A survey by Forrester Research found that 15 percent of Japanese mobile phone users make payments and purchase products in stores with their phones, reports CNN. Only 3 percent of people in North America are expected to conduct mobile payments in 2012.
Analysts say that within five years, mobile phones in the United States will be able to make electronic payments, open doors, access subways, clip coupons and possibly act as another form of identification. These futuristic uses for phones are becoming reality in countries like South Korea and Japan, which typically are ahead of the United States in mobile technology.
At the end of 2008, there were an estimated 4 billion mobile phone subscriptions worldwide, according to the International Telecommunication Union. That’s about two cell phone subscriptions for every three people. By 2012, 190 million people will make mobile payments.

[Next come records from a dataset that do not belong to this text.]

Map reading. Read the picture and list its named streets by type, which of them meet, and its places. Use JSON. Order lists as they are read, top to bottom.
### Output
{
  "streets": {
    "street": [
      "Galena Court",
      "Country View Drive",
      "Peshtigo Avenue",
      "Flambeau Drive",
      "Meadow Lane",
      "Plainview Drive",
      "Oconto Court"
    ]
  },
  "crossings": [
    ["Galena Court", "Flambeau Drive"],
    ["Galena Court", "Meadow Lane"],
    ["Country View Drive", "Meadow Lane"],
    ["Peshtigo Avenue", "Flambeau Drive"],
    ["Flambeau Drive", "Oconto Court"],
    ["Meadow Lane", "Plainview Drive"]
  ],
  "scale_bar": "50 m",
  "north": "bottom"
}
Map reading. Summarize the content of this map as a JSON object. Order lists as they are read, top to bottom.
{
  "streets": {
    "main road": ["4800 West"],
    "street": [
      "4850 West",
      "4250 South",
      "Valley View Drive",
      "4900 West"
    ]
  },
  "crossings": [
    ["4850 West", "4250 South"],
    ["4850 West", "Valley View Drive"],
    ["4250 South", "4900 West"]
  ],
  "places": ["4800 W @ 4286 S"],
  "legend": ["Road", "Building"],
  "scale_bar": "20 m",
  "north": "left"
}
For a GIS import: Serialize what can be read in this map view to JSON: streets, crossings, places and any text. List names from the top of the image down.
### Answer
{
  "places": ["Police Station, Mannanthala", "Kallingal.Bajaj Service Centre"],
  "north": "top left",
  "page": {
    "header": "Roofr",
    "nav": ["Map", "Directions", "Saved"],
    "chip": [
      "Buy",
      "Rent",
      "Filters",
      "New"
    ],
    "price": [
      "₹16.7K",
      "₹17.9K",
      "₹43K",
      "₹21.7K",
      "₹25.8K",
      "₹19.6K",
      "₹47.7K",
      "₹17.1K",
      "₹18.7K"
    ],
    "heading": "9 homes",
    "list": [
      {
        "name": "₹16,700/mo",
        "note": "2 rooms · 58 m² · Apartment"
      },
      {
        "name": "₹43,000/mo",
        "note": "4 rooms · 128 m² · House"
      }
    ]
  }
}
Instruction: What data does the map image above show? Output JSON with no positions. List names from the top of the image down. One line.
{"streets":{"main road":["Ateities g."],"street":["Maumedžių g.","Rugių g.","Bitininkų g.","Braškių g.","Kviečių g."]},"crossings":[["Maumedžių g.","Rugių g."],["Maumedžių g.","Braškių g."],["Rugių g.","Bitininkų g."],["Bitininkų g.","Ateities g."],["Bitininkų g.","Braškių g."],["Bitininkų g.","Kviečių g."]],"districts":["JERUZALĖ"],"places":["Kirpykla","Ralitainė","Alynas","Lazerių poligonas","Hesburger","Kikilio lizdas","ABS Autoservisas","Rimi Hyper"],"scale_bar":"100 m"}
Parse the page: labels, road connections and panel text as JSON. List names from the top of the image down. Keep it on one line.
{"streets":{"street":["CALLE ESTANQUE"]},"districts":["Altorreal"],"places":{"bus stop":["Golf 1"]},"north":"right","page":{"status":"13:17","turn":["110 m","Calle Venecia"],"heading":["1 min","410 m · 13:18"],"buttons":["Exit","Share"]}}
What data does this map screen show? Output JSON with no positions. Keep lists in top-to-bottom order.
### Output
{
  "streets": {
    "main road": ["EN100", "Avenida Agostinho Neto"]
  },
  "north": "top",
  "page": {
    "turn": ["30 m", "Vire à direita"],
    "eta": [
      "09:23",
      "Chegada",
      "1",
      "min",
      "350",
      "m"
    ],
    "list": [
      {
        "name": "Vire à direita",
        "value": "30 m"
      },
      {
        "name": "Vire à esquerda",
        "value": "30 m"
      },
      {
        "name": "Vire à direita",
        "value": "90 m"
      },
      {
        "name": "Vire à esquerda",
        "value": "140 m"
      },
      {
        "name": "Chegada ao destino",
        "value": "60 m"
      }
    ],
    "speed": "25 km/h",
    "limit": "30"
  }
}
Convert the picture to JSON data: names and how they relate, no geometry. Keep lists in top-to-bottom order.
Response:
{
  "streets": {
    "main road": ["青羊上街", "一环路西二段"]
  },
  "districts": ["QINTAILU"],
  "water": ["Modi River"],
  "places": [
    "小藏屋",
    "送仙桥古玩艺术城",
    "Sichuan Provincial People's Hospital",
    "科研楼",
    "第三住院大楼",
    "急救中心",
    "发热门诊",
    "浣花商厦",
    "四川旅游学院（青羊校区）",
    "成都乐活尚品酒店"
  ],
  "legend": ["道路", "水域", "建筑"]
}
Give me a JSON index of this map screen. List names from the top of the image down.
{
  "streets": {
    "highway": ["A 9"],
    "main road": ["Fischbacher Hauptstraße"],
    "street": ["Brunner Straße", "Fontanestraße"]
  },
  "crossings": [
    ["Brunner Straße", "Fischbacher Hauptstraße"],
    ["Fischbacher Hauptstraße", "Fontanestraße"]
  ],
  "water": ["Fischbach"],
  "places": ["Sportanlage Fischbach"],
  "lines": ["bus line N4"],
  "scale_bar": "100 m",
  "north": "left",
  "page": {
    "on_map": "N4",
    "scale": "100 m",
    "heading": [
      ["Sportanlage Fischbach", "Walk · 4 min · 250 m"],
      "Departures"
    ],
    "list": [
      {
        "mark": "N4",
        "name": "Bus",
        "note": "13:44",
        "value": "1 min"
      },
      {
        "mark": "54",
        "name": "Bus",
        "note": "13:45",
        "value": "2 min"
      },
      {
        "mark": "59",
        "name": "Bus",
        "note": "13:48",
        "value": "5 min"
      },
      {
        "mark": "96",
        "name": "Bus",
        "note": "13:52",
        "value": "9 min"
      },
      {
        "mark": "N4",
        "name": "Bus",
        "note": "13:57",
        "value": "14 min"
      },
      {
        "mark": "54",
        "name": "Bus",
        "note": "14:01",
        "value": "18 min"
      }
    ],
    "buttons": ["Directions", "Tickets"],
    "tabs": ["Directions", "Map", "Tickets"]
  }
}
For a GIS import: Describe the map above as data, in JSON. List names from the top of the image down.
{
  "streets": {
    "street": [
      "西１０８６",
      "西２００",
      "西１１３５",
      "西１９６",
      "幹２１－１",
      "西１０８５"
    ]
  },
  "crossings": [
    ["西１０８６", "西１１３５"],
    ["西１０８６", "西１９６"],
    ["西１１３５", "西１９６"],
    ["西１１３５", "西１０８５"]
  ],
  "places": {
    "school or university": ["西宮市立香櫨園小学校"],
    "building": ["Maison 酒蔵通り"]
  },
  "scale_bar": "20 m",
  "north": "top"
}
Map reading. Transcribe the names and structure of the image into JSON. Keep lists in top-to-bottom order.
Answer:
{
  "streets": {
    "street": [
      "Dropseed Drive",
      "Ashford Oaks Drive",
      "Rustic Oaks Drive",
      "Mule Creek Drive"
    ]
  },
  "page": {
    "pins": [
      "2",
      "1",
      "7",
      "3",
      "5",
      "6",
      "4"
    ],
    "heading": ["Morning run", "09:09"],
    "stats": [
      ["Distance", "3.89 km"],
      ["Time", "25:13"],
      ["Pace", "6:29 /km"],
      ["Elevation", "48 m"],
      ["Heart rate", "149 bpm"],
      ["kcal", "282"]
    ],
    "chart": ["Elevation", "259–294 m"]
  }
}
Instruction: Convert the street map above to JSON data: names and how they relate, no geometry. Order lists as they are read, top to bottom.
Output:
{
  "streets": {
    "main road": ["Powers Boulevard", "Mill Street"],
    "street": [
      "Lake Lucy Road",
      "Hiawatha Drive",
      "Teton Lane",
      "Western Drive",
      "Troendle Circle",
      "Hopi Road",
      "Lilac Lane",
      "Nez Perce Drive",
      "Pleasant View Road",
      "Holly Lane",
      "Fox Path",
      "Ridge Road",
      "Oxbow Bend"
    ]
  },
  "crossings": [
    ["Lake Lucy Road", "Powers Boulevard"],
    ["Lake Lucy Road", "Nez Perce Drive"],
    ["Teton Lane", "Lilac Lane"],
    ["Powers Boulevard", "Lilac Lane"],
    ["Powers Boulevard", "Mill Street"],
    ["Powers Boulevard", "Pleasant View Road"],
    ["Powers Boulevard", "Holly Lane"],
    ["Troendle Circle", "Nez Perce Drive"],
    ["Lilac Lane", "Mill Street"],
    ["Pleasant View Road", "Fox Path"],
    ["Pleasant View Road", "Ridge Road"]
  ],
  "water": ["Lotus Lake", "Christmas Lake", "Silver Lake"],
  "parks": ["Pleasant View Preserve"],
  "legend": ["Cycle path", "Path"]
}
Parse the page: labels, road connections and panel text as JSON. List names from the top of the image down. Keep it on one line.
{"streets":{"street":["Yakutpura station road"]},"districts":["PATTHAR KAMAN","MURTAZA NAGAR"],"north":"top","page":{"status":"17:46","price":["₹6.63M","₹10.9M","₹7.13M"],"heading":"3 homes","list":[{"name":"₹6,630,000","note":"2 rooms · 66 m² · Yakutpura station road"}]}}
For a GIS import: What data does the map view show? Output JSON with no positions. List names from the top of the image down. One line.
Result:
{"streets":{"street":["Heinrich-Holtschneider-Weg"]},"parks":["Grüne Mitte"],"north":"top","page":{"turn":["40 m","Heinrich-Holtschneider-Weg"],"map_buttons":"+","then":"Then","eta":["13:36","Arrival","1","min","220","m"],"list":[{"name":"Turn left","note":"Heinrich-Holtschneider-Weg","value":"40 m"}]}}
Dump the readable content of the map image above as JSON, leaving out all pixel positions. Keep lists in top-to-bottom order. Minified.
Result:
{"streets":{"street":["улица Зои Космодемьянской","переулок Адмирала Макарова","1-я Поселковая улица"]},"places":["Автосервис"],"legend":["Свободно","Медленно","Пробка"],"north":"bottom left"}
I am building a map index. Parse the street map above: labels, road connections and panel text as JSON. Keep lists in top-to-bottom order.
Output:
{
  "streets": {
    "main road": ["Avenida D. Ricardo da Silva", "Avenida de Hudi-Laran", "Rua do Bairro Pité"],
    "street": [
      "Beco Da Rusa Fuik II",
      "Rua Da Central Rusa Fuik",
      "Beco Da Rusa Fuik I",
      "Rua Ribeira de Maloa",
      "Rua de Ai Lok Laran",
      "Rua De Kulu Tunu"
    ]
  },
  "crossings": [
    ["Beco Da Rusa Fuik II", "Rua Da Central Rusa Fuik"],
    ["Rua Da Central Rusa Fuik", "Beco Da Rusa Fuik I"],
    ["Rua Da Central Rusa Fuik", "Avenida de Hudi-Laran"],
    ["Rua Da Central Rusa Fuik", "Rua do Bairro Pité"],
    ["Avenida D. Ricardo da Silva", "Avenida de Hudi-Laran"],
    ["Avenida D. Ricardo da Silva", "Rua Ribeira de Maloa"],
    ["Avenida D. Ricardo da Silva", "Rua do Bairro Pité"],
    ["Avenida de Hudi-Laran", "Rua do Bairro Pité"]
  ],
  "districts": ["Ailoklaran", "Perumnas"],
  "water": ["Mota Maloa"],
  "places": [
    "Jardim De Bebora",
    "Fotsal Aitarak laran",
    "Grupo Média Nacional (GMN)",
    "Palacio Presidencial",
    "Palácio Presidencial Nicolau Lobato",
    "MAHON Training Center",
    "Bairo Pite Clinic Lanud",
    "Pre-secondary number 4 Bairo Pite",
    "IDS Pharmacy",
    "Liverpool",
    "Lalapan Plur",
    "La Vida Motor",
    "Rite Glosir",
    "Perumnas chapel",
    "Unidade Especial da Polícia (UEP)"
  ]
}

The technology that turns phones into credit cards and IDs poses several potential problems. If phones replace wallets, would-be thieves will see every person walking down the street talking on his or her phone as a target for robbery. It would be the ultimate form of identify theft.
Squeezing the contents of a person’s purse into a phone relies mostly on a technology called near-field communication, which allows any enabled device to communicate with a cash register through a secure radio frequency. The technology is similar to the scanners and passes that allow commuters to pay for drives on a highway without stopping at a toll booth.
When a phone is enabled with near-field communication technology, shoppers can load bank and credit card information onto their phones and then scan them to buy goods at the grocery store, shopping mall, metrorail or any other place set up to read the device.
Similarly, phones could include scannable identification information. Eye scans and fingerprints would make phone IDs and payments more secure. The ID technology might work like a corporate security badge, which pulls up personal information when scanned.
Some hotels have played with the idea of using near-field communication technology to enable a guest’s phone to act as a room key.
People can make transactions with their phones through lower-tech means, too. Mobile banking apps use the Internet to allow people to transfer money and purchase goods online. And in some parts of the world, including India, text messages sent by mobile phone are used as a form of currency.
iPhone users in the U.S. and elsewhere already can upload plane tickets onto their phones and then scan a digital version of the ticket’s barcode instead of presenting paper tickets. USAA Bank has recently launched an application to deposit your check via iPhone.
There is hope that, eventually, bank customers here may have individual barcodes they can use to purchase goods in stores.